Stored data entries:
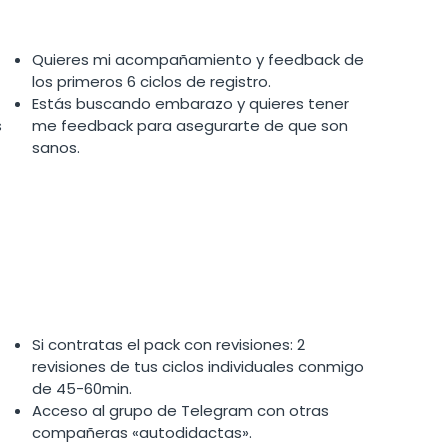
Quieres mi acompañamiento y feedback de
los primeros 6 ciclos de registro.
Estás buscando embarazo y quieres tener
s
me feedback para asegurarte de que son
sanos.
Si contratas el pack con revisiones: 2
revisiones de tus ciclos individuales conmigo
de 45-60min.
Acceso al grupo de Telegram con otras
compañeras «autodidactas».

_DIRECTIONS FOR THIS TASK_. Please reproduce the closing stretch of the records, from the line with "me feedback para asegurarte de que son" through the last line, exactly as it stands.

_ANSWER BOX_.
me feedback para asegurarte de que son
sanos.
Si contratas el pack con revisiones: 2
revisiones de tus ciclos individuales conmigo
de 45-60min.
Acceso al grupo de Telegram con otras
compañeras «autodidactas».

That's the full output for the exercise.